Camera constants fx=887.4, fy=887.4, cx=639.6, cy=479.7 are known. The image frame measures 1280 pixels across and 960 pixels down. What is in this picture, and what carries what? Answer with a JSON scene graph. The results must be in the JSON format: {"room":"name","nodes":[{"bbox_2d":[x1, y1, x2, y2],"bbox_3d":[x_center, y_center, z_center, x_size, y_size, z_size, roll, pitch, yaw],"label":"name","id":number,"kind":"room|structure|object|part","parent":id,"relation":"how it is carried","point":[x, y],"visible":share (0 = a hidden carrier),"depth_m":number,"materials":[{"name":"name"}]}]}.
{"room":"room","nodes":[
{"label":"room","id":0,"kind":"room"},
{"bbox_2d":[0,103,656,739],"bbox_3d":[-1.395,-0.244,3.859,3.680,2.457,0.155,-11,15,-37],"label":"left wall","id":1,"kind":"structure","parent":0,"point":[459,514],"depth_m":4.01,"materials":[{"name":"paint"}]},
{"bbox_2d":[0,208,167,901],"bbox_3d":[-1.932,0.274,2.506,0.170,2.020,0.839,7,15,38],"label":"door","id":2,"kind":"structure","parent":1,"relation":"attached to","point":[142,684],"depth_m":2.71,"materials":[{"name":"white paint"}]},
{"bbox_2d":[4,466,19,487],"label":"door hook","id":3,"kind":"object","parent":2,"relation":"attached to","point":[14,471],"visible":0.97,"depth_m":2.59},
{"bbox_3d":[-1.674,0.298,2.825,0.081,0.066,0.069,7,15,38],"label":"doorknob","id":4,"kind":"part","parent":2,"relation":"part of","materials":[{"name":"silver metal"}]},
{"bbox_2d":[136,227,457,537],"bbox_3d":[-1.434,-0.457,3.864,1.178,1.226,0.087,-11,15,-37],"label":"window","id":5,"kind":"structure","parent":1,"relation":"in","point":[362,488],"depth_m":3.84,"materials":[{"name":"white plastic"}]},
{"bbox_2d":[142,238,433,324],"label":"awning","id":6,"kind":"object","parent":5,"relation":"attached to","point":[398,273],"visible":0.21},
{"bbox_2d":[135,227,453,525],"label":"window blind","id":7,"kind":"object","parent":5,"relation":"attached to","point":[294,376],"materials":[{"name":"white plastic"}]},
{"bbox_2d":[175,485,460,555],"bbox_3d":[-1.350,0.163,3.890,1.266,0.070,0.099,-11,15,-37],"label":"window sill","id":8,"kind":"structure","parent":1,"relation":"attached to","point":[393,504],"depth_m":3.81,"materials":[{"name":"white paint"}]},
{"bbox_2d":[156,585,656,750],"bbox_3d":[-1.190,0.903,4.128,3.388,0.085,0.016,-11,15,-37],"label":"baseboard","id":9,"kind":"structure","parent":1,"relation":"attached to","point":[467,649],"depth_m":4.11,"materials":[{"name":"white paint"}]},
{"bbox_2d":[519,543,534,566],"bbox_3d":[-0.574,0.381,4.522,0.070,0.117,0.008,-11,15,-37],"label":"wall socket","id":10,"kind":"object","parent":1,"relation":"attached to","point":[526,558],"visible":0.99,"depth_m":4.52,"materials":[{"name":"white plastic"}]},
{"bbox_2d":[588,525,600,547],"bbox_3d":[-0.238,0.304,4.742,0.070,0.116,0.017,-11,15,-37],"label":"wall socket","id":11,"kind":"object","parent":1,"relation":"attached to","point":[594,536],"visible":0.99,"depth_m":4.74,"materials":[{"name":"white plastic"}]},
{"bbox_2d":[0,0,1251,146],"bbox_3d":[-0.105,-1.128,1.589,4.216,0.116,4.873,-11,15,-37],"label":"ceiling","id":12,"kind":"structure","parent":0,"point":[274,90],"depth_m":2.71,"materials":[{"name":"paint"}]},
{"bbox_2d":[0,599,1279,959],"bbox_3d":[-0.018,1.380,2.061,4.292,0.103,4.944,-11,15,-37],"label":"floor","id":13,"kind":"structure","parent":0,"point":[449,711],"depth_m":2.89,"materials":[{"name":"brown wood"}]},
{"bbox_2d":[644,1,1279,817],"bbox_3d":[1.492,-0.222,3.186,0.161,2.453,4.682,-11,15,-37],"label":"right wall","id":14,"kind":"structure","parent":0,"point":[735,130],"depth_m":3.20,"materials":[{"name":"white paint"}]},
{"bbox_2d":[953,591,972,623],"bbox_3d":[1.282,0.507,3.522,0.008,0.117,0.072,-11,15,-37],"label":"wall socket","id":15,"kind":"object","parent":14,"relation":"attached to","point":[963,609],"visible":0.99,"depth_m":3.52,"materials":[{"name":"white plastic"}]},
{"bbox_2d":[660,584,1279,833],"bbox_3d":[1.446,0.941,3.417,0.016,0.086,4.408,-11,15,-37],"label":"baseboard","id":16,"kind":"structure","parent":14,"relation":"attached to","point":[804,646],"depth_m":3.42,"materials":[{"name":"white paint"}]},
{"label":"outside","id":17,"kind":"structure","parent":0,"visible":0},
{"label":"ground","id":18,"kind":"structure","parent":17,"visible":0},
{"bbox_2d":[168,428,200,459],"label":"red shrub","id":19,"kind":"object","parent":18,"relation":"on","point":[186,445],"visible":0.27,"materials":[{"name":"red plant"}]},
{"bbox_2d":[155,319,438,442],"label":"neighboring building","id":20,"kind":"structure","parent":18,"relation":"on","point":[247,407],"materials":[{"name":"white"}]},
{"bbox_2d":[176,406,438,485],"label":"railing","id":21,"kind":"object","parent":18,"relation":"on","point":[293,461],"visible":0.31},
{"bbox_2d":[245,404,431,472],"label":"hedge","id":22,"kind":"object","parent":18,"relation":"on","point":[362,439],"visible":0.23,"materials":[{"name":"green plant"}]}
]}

══════════

◆ Problem requirements ◆
Write the entries above out again, unchanged and complete.

◆ Response area ◆
Camera constants fx=887.4, fy=887.4, cx=639.6, cy=479.7 are known. The image frame measures 1280 pixels across and 960 pixels down. What is in this picture, and what carries what? Answer with a JSON scene graph. The results must be in the JSON format: {"room":"name","nodes":[{"bbox_2d":[x1, y1, x2, y2],"bbox_3d":[x_center, y_center, z_center, x_size, y_size, z_size, roll, pitch, yaw],"label":"name","id":number,"kind":"room|structure|object|part","parent":id,"relation":"how it is carried","point":[x, y],"visible":share (0 = a hidden carrier),"depth_m":number,"materials":[{"name":"name"}]}]}.
{"room":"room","nodes":[
{"label":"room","id":0,"kind":"room"},
{"bbox_2d":[0,103,656,739],"bbox_3d":[-1.395,-0.244,3.859,3.680,2.457,0.155,-11,15,-37],"label":"left wall","id":1,"kind":"structure","parent":0,"point":[459,514],"depth_m":4.01,"materials":[{"name":"paint"}]},
{"bbox_2d":[0,208,167,901],"bbox_3d":[-1.932,0.274,2.506,0.170,2.020,0.839,7,15,38],"label":"door","id":2,"kind":"structure","parent":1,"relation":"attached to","point":[142,684],"depth_m":2.71,"materials":[{"name":"white paint"}]},
{"bbox_2d":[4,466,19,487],"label":"door hook","id":3,"kind":"object","parent":2,"relation":"attached to","point":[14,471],"visible":0.97,"depth_m":2.59},
{"bbox_3d":[-1.674,0.298,2.825,0.081,0.066,0.069,7,15,38],"label":"doorknob","id":4,"kind":"part","parent":2,"relation":"part of","materials":[{"name":"silver metal"}]},
{"bbox_2d":[136,227,457,537],"bbox_3d":[-1.434,-0.457,3.864,1.178,1.226,0.087,-11,15,-37],"label":"window","id":5,"kind":"structure","parent":1,"relation":"in","point":[362,488],"depth_m":3.84,"materials":[{"name":"white plastic"}]},
{"bbox_2d":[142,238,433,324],"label":"awning","id":6,"kind":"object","parent":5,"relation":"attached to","point":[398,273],"visible":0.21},
{"bbox_2d":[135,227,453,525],"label":"window blind","id":7,"kind":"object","parent":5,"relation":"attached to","point":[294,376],"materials":[{"name":"white plastic"}]},
{"bbox_2d":[175,485,460,555],"bbox_3d":[-1.350,0.163,3.890,1.266,0.070,0.099,-11,15,-37],"label":"window sill","id":8,"kind":"structure","parent":1,"relation":"attached to","point":[393,504],"depth_m":3.81,"materials":[{"name":"white paint"}]},
{"bbox_2d":[156,585,656,750],"bbox_3d":[-1.190,0.903,4.128,3.388,0.085,0.016,-11,15,-37],"label":"baseboard","id":9,"kind":"structure","parent":1,"relation":"attached to","point":[467,649],"depth_m":4.11,"materials":[{"name":"white paint"}]},
{"bbox_2d":[519,543,534,566],"bbox_3d":[-0.574,0.381,4.522,0.070,0.117,0.008,-11,15,-37],"label":"wall socket","id":10,"kind":"object","parent":1,"relation":"attached to","point":[526,558],"visible":0.99,"depth_m":4.52,"materials":[{"name":"white plastic"}]},
{"bbox_2d":[588,525,600,547],"bbox_3d":[-0.238,0.304,4.742,0.070,0.116,0.017,-11,15,-37],"label":"wall socket","id":11,"kind":"object","parent":1,"relation":"attached to","point":[594,536],"visible":0.99,"depth_m":4.74,"materials":[{"name":"white plastic"}]},
{"bbox_2d":[0,0,1251,146],"bbox_3d":[-0.105,-1.128,1.589,4.216,0.116,4.873,-11,15,-37],"label":"ceiling","id":12,"kind":"structure","parent":0,"point":[274,90],"depth_m":2.71,"materials":[{"name":"paint"}]},
{"bbox_2d":[0,599,1279,959],"bbox_3d":[-0.018,1.380,2.061,4.292,0.103,4.944,-11,15,-37],"label":"floor","id":13,"kind":"structure","parent":0,"point":[449,711],"depth_m":2.89,"materials":[{"name":"brown wood"}]},
{"bbox_2d":[644,1,1279,817],"bbox_3d":[1.492,-0.222,3.186,0.161,2.453,4.682,-11,15,-37],"label":"right wall","id":14,"kind":"structure","parent":0,"point":[735,130],"depth_m":3.20,"materials":[{"name":"white paint"}]},
{"bbox_2d":[953,591,972,623],"bbox_3d":[1.282,0.507,3.522,0.008,0.117,0.072,-11,15,-37],"label":"wall socket","id":15,"kind":"object","parent":14,"relation":"attached to","point":[963,609],"visible":0.99,"depth_m":3.52,"materials":[{"name":"white plastic"}]},
{"bbox_2d":[660,584,1279,833],"bbox_3d":[1.446,0.941,3.417,0.016,0.086,4.408,-11,15,-37],"label":"baseboard","id":16,"kind":"structure","parent":14,"relation":"attached to","point":[804,646],"depth_m":3.42,"materials":[{"name":"white paint"}]},
{"label":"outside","id":17,"kind":"structure","parent":0,"visible":0},
{"label":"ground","id":18,"kind":"structure","parent":17,"visible":0},
{"bbox_2d":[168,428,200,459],"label":"red shrub","id":19,"kind":"object","parent":18,"relation":"on","point":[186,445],"visible":0.27,"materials":[{"name":"red plant"}]},
{"bbox_2d":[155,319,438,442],"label":"neighboring building","id":20,"kind":"structure","parent":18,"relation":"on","point":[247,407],"materials":[{"name":"white"}]},
{"bbox_2d":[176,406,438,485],"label":"railing","id":21,"kind":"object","parent":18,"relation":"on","point":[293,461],"visible":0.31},
{"bbox_2d":[245,404,431,472],"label":"hedge","id":22,"kind":"object","parent":18,"relation":"on","point":[362,439],"visible":0.23,"materials":[{"name":"green plant"}]}
]}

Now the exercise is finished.